137.3 - Metaplasia-induced Epithelial Heterogeneity Directs Pancreatic Injury and Tumorigenesis

Kathleen DelGiorno (Vanderbilt University), Zhibo Ma (The Salk Institute for Biological Studies), Nikki Lytle (The Salk Institute for Biological Studies), Bob Chen (Vanderbilt University), Nidhi Jyotsana (Vanderbilt University), Sammy Weiser Novak (The Salk Institute for Biological Studies), Charles Cho (Baylor College of Medicine), Leah Caplan (Vanderbilt University), Olivia Ben-Levy (Vanderbilt University), Abigail Neininger (Vanderbilt University), Dylan Burnette (Vanderbilt University), Vincent Trinh (Vanderbilt University Medical Center), Marcus Tan (Vanderbilt University Medical Center), Uri Manor (The Salk Institute for Biological Studies), Jason Mills (Baylor College of Medicine), James Goldenring (Vanderbilt University Medical Center, Vanderbilt University Medical Center), Ken Lau (Vanderbilt University), Geoffrey Wahl (The Salk Institute for Biological Studies)

Background and

Aims: Despite years of research, mechanisms of pancreatic injury and healing remain poorly understood.

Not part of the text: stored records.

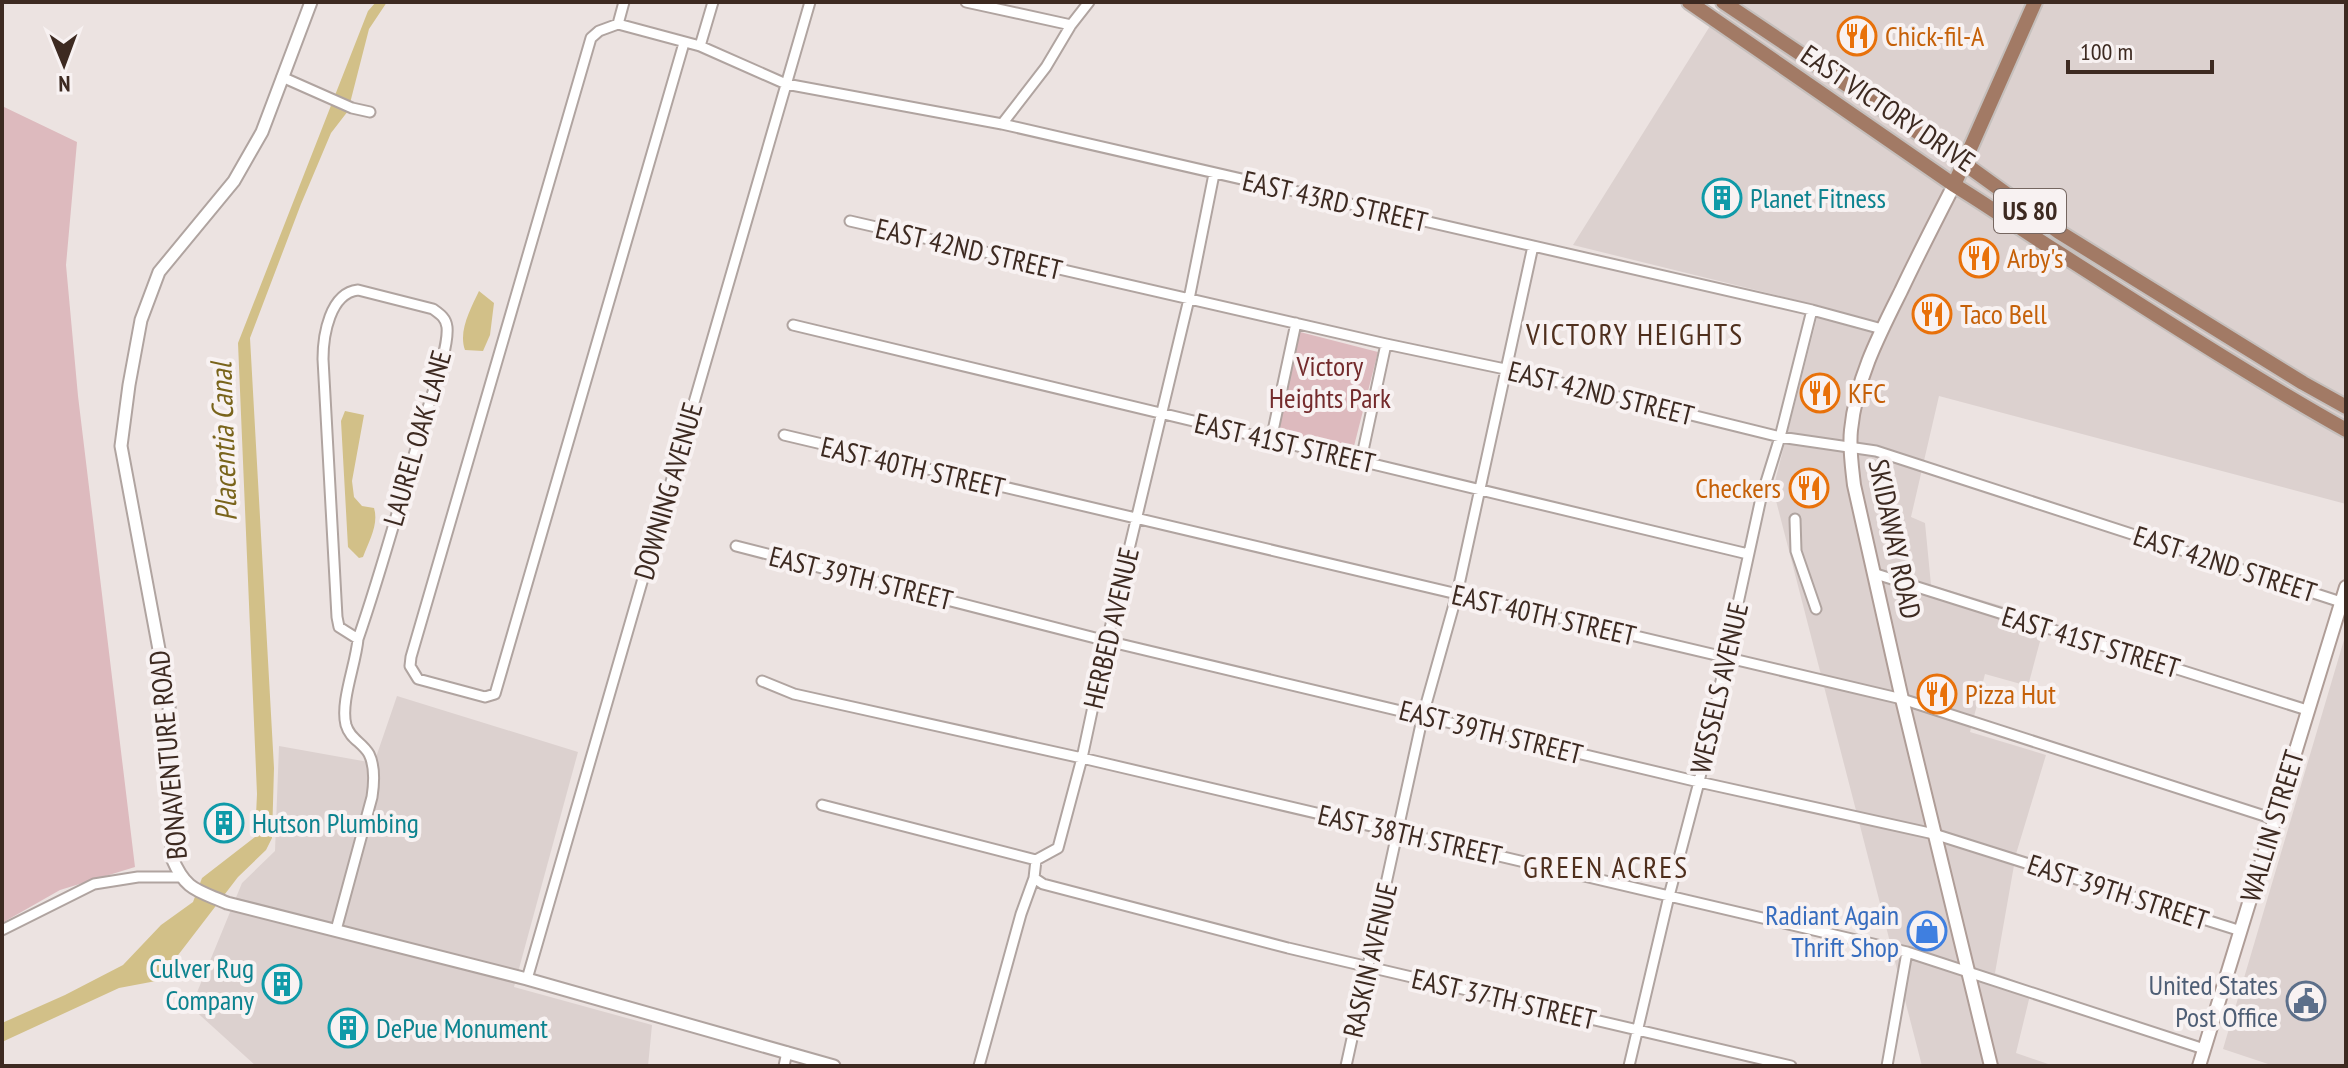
<svg xmlns="http://www.w3.org/2000/svg" width="2348" height="1068" viewBox="0 0 2348 1068" font-family="'PT Sans Narrow',sans-serif">
	<style>
		.built { fill: #dcd1cf }
		.green { fill: #ddbabe }
		.water { fill: #d2c088 }
		.lines { fill: none; stroke-linecap: round; stroke-linejoin: round }
		.minor-casing { stroke: #b0a4a0; stroke-width: 13 }
		.tertiary-casing { stroke: #b0a4a0; stroke-width: 15 }
		.secondary-casing { stroke: #af9d97; stroke-width: 16 }
		.primary-casing { stroke: #c5bfbc; stroke-width: 18 }
		.minor { stroke: #fff; stroke-width: 9 }
		.tertiary { stroke: #fff; stroke-width: 11 }
		.secondary { stroke: #fff; stroke-width: 12 }
		.primary { stroke: #a27a65; stroke-width: 14 }
		.labels { text-anchor: middle; stroke-width: 8; stroke-linejoin: round; paint-order: stroke }
		.shield { fill: #f8f2f2; stroke: #756660; stroke-width: 2 }
		.shield-label { font-size: 26px; font-weight: bold; fill: #3d2a21 }
		.food-label { font-size: 28px; fill: #c56008; stroke: #f8f2f2; text-anchor: start }
		.street-label { font-size: 28px; fill: #3d2a21; stroke: #f8f2f2 }
		.culture-label { font-size: 28px; fill: #0d838f; stroke: #f8f2f2; text-anchor: start }
		.park-label { font-size: 28px; fill: #742b2c; stroke: #f8f2f2 }
		.shop-label { font-size: 28px; fill: #366cbe; stroke: #f8f2f2; text-anchor: end }
		.service-label { font-size: 28px; fill: #4e5e75; stroke: #f8f2f2; text-anchor: end }
		.neighbourhood-label { font-size: 30px; letter-spacing: 2px; fill: #4f2f1d; stroke: #f8f2f2 }
		.water-label { font-size: 30px; font-style: italic; fill: #79641b; stroke: #f8f2f2 }
	</style>
	<rect width="100%" height="100%" fill="#ece3e1"/>
	<path class="built" d="M1725,2h621v502l-407,-108 -28,121 14,6 6,62 115,34 -18,67 -43,-12 -15,58 76,23 -30,99 -21,119 37,14 -16,66 38,13h-132l-149,-577 47,-183 -247,-61z
		M2346,633v433h-72l-51,-17z
		M397,696l181,56 -64,235 138,38 -4,41h-392l-65,-59 51,-124 33,-32 4,-105 95,17z"/>
	<path class="green" d="M2,106l75,36 -11,123 12,131 57,471 -75,23 -58,33z
		M1300,332l78,20 -25,98 -75,-17z"/>
	<path class="water" d="M376,2h11l-18,27 -21,82 -17,22 -30,71 -51,134 24,430 -2,70 -6,12 -28,27 -66,86v15l-53,10 -117,54v-19l63,-28 58,-30 38,-40 32,-23 9,-24 53,-41 2,-43 -19,-451 130,-332z
		M479,291l15,12 -4,32 -7,16 -18,-1c-7,-19 6,-42 14,-59z
		M345,411l19,4 -12,66 2,16 8,9 12,2c5,16 -5,33 -11,49l-4,1 -11,-11 -7,-126z"/>
	<g class="lines">
		<g class="minor-casing">
			<path id="minor" d="M624,2l-6,22 -19,7 -8,7 -180,619 -1,9 8,13 67,18 10,-3 189,-651
				M966,2l105,23
				M618,24l82,22 86,38 216,40 810,186 70,19
				M700,46l13,-44
				M282,77l70,31 18,4
				M1002,124l44,-57 25,-42 18,-23
				M850,221l536,123 119,25 275,68 96,14 465,151
				M793,325l955,229
				M784,435l1118,264 372,120
				M1271,440l25,-117
				M1361,460l25,-116
				M1795,519l1,32 20,58
				M736,546l371,95 592,141 235,52 307,97
				M1876,574l431,136
				M762,681l32,13 288,64 825,194 297,97
				M822,805l214,55
				M1034,878l9,6 245,64 503,118
				M2,930l92,-46 44,-7h42
				M336,930l36,-133c2,-13 3,-31 -3,-43 -7,-12 -19,-15 -23,-29 -6,-23 10,-61 12,-86l-19,-12 -2,-10 -14,-258c0,-24 7,-66 35,-69l75,19c7,5 13,9 14,18 2,19 -14,64 -20,84 -23,76 -43,153 -69,228
				M527,979l283,-977
				M784,1066l3,-14
				M979,1066l42,-152 13,-36 2,-18 22,-12 24,-90 25,-117 82,-342 25,-125
				M1346,1066l77,-351 34,-121 76,-348
				M1629,1066l40,-170 30,-114 62,-284 19,-61 32,-127
				M1887,1066l20,-114"/>
		</g>
		<g class="tertiary-casing">
			<path id="tertiary" d="M311,2l-49,130 -28,49 -75,91 -18,48 -12,65 -8,61 48,257 3,155c14,33 25,32 55,45l300,76 307,87"/>
		</g>
		<g class="secondary-casing">
			<path id="secondary" d="M1954,185c-18,35 -36,70 -53,106 -22,44 -45,88 -50,139 -2,18 1,37 3,55l48,214 89,367
				M2199,1066l147,-479"/>
		</g>
		<g class="primary-casing">
			<path id="primary" d="M1689,2l265,183c33,20 64,42 97,63 98,62 194,125 295,182
				M1723,2l242,162 94,68 244,151 43,24
				M1954,185l81,-183"/>
		</g>
		<use href="#minor" class="minor"/>
		<use href="#tertiary" class="tertiary"/>
		<use href="#secondary" class="secondary"/>
		<use href="#primary" class="primary"/>
	</g>
	<defs>
		<g id="restaurant-ring" transform="scale(2)"><circle r="9.5" fill="#f8f2f2" stroke="#e8710a" stroke-width="1.5"/><path d="M-5-6h1v4h1v-4h1v4h1v-4h1v5L-1.5 .5V6h-2V.5L-5-1ZM5-6V6H3V1.5H1.5Q1.5-4 5-6Z" fill="#e8710a"/></g>
		<g id="building-ring" transform="scale(2)"><circle r="9.5" fill="#f8f2f2" stroke="#0f9aa8" stroke-width="1.5"/><path d="M-4-6H4V6H1V3H-1V6H-4ZM-2.5-4.3h1.7v1.8h-1.7ZM.8-4.3h1.7v1.8H.8ZM-2.5-1h1.7V.8h-1.7ZM.8-1h1.7V.8H.8Z" fill="#0f9aa8"/></g>
		<g id="shop-ring" transform="scale(2)"><circle r="9.5" fill="#f8f2f2" stroke="#3f7fe0" stroke-width="1.5"/><path d="M-5-2.5h2.3a2.7 3.5 0 0 1 5.4 0H5L5.5 6h-11ZM-1.5-2.5h3a1.5 2.3 0 0 0-3 0Z" fill="#3f7fe0"/></g>
		<g id="civic-ring" transform="scale(2)"><circle r="9.5" fill="#f8f2f2" stroke="#5c6f8a" stroke-width="1.5"/><path d="M-.6-6.5H3V-4.5H.6V-3L4-1V1h2V6H-6V1h2V-1L-.6-3ZM-1.2 2.5V6h2.4V2.5Z" fill="#5c6f8a"/></g>
	</defs>
	<g fill-rule="evenodd">
		<use href="#restaurant-ring" x="1857" y="36"/>
		<use href="#building-ring" x="1722" y="198"/>
		<use href="#restaurant-ring" x="1979" y="258"/>
		<use href="#restaurant-ring" x="1932" y="314"/>
		<use href="#restaurant-ring" x="1820" y="393"/>
		<use href="#restaurant-ring" x="1809" y="488"/>
		<use href="#restaurant-ring" x="1937" y="694"/>
		<use href="#building-ring" x="224" y="823"/>
		<use href="#shop-ring" x="1927" y="931"/>
		<use href="#building-ring" x="282" y="984"/>
		<use href="#civic-ring" x="2306" y="1001"/>
		<use href="#building-ring" x="348" y="1028"/>
	</g>
	<g class="labels">
		<rect class="shield" x="1994" y="189" width="72" height="44" rx="6"/>
		<g class="shield-label">
			<text x="2030" y="220">US 80</text>
		</g>
		<g class="food-label">
			<text x="1885" y="46">Chick-fil-A</text>
			<text x="2007" y="268">Arby's</text>
			<text x="1960" y="324">Taco Bell</text>
			<text x="1848" y="403">KFC</text>
			<text x="1781" y="498" text-anchor="end">Checkers</text>
			<text x="1965" y="704">Pizza Hut</text>
		</g>
		<g class="street-label">
			<text transform="translate(1888 108) rotate(34)" y="10">EAST VICTORY DRIVE</text>
			<text transform="translate(1335 201) rotate(13)" y="10">EAST 43RD STREET</text>
			<text transform="translate(969 249) rotate(13)" y="10">EAST 42ND STREET</text>
			<text transform="translate(1601 393) rotate(14)" y="10">EAST 42ND STREET</text>
			<text transform="translate(417 438) rotate(-74)" y="10">LAUREL OAK LANE</text>
			<text transform="translate(1285 443) rotate(13)" y="10">EAST 41ST STREET</text>
			<text transform="translate(913 467) rotate(13)" y="10">EAST 40TH STREET</text>
			<text transform="translate(668 491) rotate(-74)" y="10">DOWNING AVENUE</text>
			<text transform="translate(1895 539) rotate(78)" y="10">SKIDAWAY ROAD</text>
			<text transform="translate(2225 564) rotate(18)" y="10">EAST 42ND STREET</text>
			<text transform="translate(861 578) rotate(14)" y="10">EAST 39TH STREET</text>
			<text transform="translate(1544 615) rotate(13)" y="10">EAST 40TH STREET</text>
			<text transform="translate(1111 628) rotate(-77)" y="10">HERBED AVENUE</text>
			<text transform="translate(2091 642) rotate(17)" y="10">EAST 41ST STREET</text>
			<text transform="translate(1719 688) rotate(-77)" y="10">WESSELS AVENUE</text>
			<text transform="translate(1491 732) rotate(14)" y="10">EAST 39TH STREET</text>
			<text transform="translate(168 755) rotate(-95)" y="10">BONAVENTURE ROAD</text>
			<text transform="translate(2272 826) rotate(-73)" y="10">WALLIN STREET</text>
			<text transform="translate(1410 835) rotate(13)" y="10">EAST 38TH STREET</text>
			<text transform="translate(2118 892) rotate(18)" y="10">EAST 39TH STREET</text>
			<text transform="translate(1370 960) rotate(-77)" y="10">RASKIN AVENUE</text>
			<text transform="translate(1504 999) rotate(13)" y="10">EAST 37TH STREET</text>
		</g>
		<g class="culture-label">
			<text x="1750" y="208">Planet Fitness</text>
			<text x="252" y="833">Hutson Plumbing</text>
			<text x="254" y="978" text-anchor="end">Culver Rug<tspan x="254" dy="32">Company</tspan></text>
			<text x="376" y="1038">DePue Monument</text>
		</g>
		<g class="park-label">
			<text x="1330" y="376">Victory<tspan x="1330" dy="32">Heights Park</tspan></text>
		</g>
		<g class="shop-label">
			<text x="1899" y="925">Radiant Again<tspan x="1899" dy="32">Thrift Shop</tspan></text>
		</g>
		<g class="service-label">
			<text x="2278" y="995">United States<tspan x="2278" dy="32">Post Office</tspan></text>
		</g>
		<g class="neighbourhood-label">
			<text x="1635" y="345">VICTORY HEIGHTS</text>
			<text x="1606" y="878">GREEN ACRES</text>
		</g>
		<g class="water-label">
			<text transform="translate(224 442) rotate(-92)" y="10">Placentia Canal</text>
		</g>
	</g>
	<rect width="2348" height="1068" fill="none" stroke="#3d2a21" stroke-width="8"/>
	<g transform="translate(64 64) rotate(179)" stroke="#f8f2f2" stroke-width="6" paint-order="stroke">
	<path d="M0-6L14 30L0 20L-14 30Z" fill="#3d2a21"/>
	<text y="-12" font-size="22" font-weight="bold" text-anchor="middle" fill="#3d2a21">N</text>
	</g>
	<path d="M2068 60v12h144v-12" fill="none" stroke="#3d2a21" stroke-width="4"/>
	<text x="2080" y="60" font-size="24" fill="#3d2a21" stroke="#f8f2f2" stroke-width="6" paint-order="stroke">100 m</text>
</svg>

Acute pancreatitis is a painful and debilitating condition; chronic pancreatitis may be asymptomatic, but greatly enhances the risk of pancreatic ductal adenocarcinoma (PDAC).  Acinar to ductal metaplasia (ADM), or the transdifferentiation of digestive enzyme producing acinar cells to ductal cells, is an early event in both conditions. While ADM is thought to function in healing and regeneration, it also represents a first step in tumorigenesis, demonstrating the duplicitous nature of this inherent plasticity. The goal of these studies was to define the populations arising in ADM, associated transcriptional changes, and their role in disease progression.

Methods: Acinar cells were lineage traced to follow their fate upon injury. Transcripts of more than 13,000 EYFP+ cells were determined using single cell RNA sequencing (scRNA-seq). Developmental trajectories were generated using several computational biology approaches that rely on non-overlapping assumptions. Data were compared to scRNA-seq studies of gastric metaplasia, oncogenic KrasG12D-induced ADM, and human pancreatitis. Results were confirmed using immunostaining and electron microscopy. Tuft and enteroendocrine cell (EEC) populations were quantified throughout tumorigenesis. KrasG12D was expressed in injury-induced ADM populations using several inducible Cre drivers.

Results: scRNA-seq of ADM from chronically injured pancreata revealed emergence of a mucin/ductal population that resembles gastric pyloric metaplasia. Developmental trajectories suggest that some pyloric metaplasia cells generate tuft or EEC populations as distinct lineages. Comparison to KrasG12D-induced ADM reveals populations associated with disease progression. Immunostaining demonstrates that tuft and EEC formation is an early event in tumorigenesis. Activation of KrasG12D in ADM populations results in neoplastic transformation and the formation of MUC5AC+ pit cells. Human pancreatitis samples reflect a pyloric metaplasia phenotype as well as the formation of tuft and EEC populations.

Conclusions: ADM under conditions of chronic injury results in the formation of a pyloric-type metaplasia which seeds disparate tuft and EEC lineages. This carefully orchestrated plasticity generates myriad epithelial cell types which likely mitigate injury, providing protection from the formation of pancreatitis and PDAC. KrasG12D expression is sufficient to drive neoplasia when targeted to injury-induced ADM populations offering an alternative origin for tumorigenesis. This program is conserved in human pancreatitis and provides insight into early events in pancreas diseases.

Support or Funding Information

The DelGiorno laboratory is supported by NIH/NCI P30 CA068485, P50 CA236733, and T32 CA119925, NIH/NIDDK P30 058404, AGA-2021-13-02, and NIH/NIGMS R35 GM142709.